For one, job seekers aren’t enjoying the same demand they saw in 2021. Companies that previously had little problem attracting job applicants started offering signing bonuses, complimentary food, and even free iPhones to bring in new hires.
Those perks are gone now. Slowing economic growth and rising interest rates have hit the brakes on many firms’ hiring plans, erasing the benefits that came with a labor-demand-heavy economy.
Those who’ve been working through the pandemic are losing out in their own way. While inflation eased up through July, wage growth is still far from keeping pace with rising prices. Real average hourly earnings reached $32.27 last month, down from the February 2020 high of $32.56.
“Consumers are feeling really good about the job market, in that they can find jobs, but they’re not feeling good about inflation that’s outpacing their income growth,” Brett Ryan, a senior US economist at Deutsche Bank, told Insider. “It’s like, ‘I have a job, but I’m sprinting just to stay in place.'”
The labor shortage that powered wages higher is fading, too.

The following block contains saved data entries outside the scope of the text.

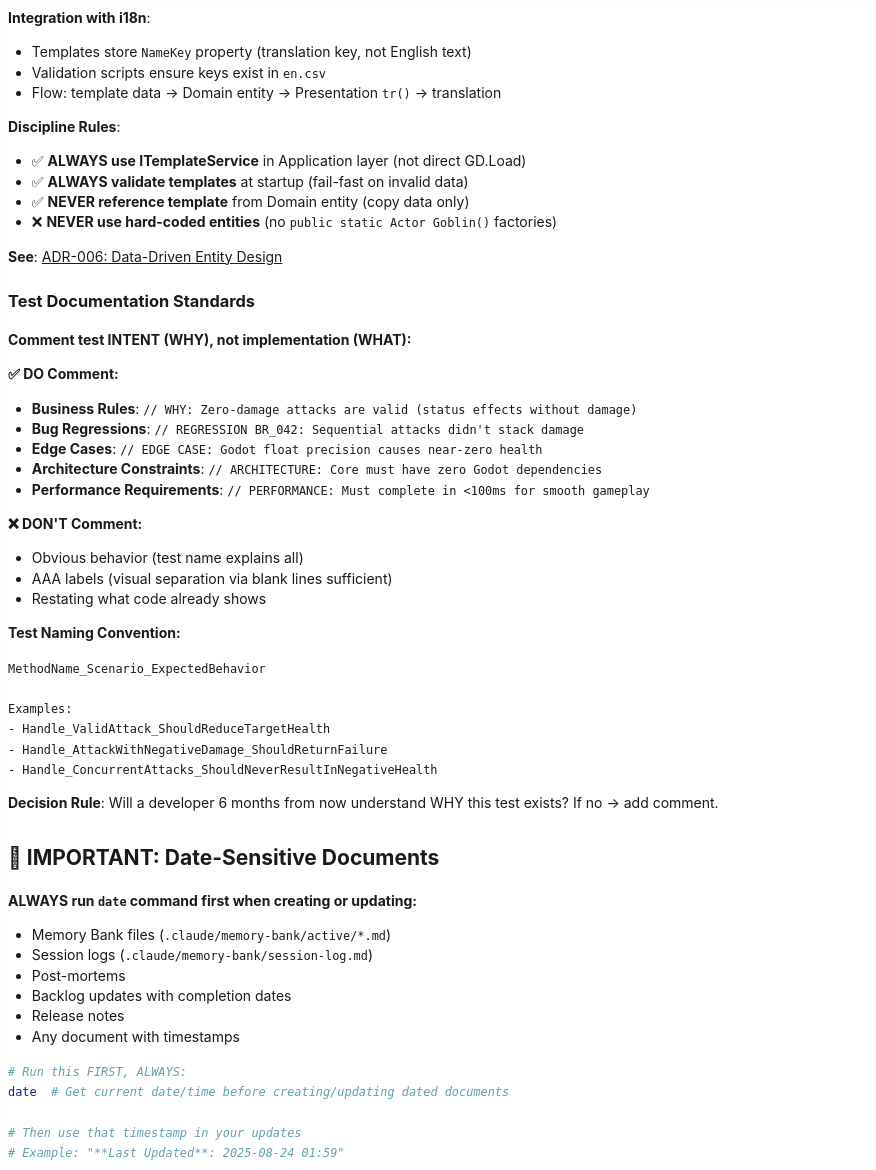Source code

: **Integration with i18n**:
- Templates store `NameKey` property (translation key, not English text)
- Validation scripts ensure keys exist in `en.csv`
- Flow: template data → Domain entity → Presentation `tr()` → translation

**Discipline Rules**:
- ✅ **ALWAYS use ITemplateService** in Application layer (not direct GD.Load)
- ✅ **ALWAYS validate templates** at startup (fail-fast on invalid data)
- ✅ **NEVER reference template** from Domain entity (copy data only)
- ❌ **NEVER use hard-coded entities** (no `public static Actor Goblin()` factories)

**See**: [ADR-006: Data-Driven Entity Design](Docs/03-Reference/ADR/ADR-006-data-driven-entity-design.md)

### Test Documentation Standards

**Comment test INTENT (WHY), not implementation (WHAT):**

**✅ DO Comment:**
- **Business Rules**: `// WHY: Zero-damage attacks are valid (status effects without damage)`
- **Bug Regressions**: `// REGRESSION BR_042: Sequential attacks didn't stack damage`
- **Edge Cases**: `// EDGE CASE: Godot float precision causes near-zero health`
- **Architecture Constraints**: `// ARCHITECTURE: Core must have zero Godot dependencies`
- **Performance Requirements**: `// PERFORMANCE: Must complete in <100ms for smooth gameplay`

**❌ DON'T Comment:**
- Obvious behavior (test name explains all)
- AAA labels (visual separation via blank lines sufficient)
- Restating what code already shows

**Test Naming Convention:**
```
MethodName_Scenario_ExpectedBehavior

Examples:
- Handle_ValidAttack_ShouldReduceTargetHealth
- Handle_AttackWithNegativeDamage_ShouldReturnFailure
- Handle_ConcurrentAttacks_ShouldNeverResultInNegativeHealth
```

**Decision Rule**: Will a developer 6 months from now understand WHY this test exists? If no → add comment.

## 📅 IMPORTANT: Date-Sensitive Documents

**ALWAYS run `date` command first when creating or updating:**
- Memory Bank files (`.claude/memory-bank/active/*.md`)
- Session logs (`.claude/memory-bank/session-log.md`)
- Post-mortems
- Backlog updates with completion dates
- Release notes
- Any document with timestamps

```bash
# Run this FIRST, ALWAYS:
date  # Get current date/time before creating/updating dated documents

# Then use that timestamp in your updates
# Example: "**Last Updated**: 2025-08-24 01:59"
```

Job openings fell to 10.7 million from 11.3 million in June, marking the largest one-month decline since the recovery began. Workers are quitting at a slower pace as well, suggesting the hiring backdrop isn’t as appealing as in recent months.
“A slowdown in the labor market is likely going to take a rise in unemployment, and that’s precipitated by rising interest rates,” Ryan said. “I think it’s very much the case that this mood is likely to persist for some time.”
Americans’ bad vibes endanger the still-fragile economy
There wouldn’t be much to worry about if Americans’ bad vibes were just feelings. But persistently weak sentiment can slam the brakes on the recovery.
The thesis goes like this: Consumer spending counts for roughly 70% of overall activity — key fuel for the economy as it heals from the pandemic recession. Spending has held strong through 2022, but as real disposable income continues to fall, Americans will feel more pressure to cut back on shopping to preserve their savings.
If inflation cools quickly and wages continue to climb at a strong pace, disposable income can rebound and spending can hold steady, UBS’s Kapteyn said. Should inflation stay elevated, spending could crash into negative disposable income. Americans would sharply pull back on spending and the US could plunge into a consumer-led recession, the economist said.
Weakness in the labor market — and its effects on Americans’ moods — could also spark a downturn, according to Ryan. It “usually takes a shock” to slow households’ spending, and a “greater deterioration in the labor market” can be enough to worsen Americans’ moods and “turn the sentiment into reality,” he said.
The July inflation report signals the US is on the right track, but if price growth doesn’t cool fast, Americans’ bad vibes could soon become a major threat to the still-incomplete recovery.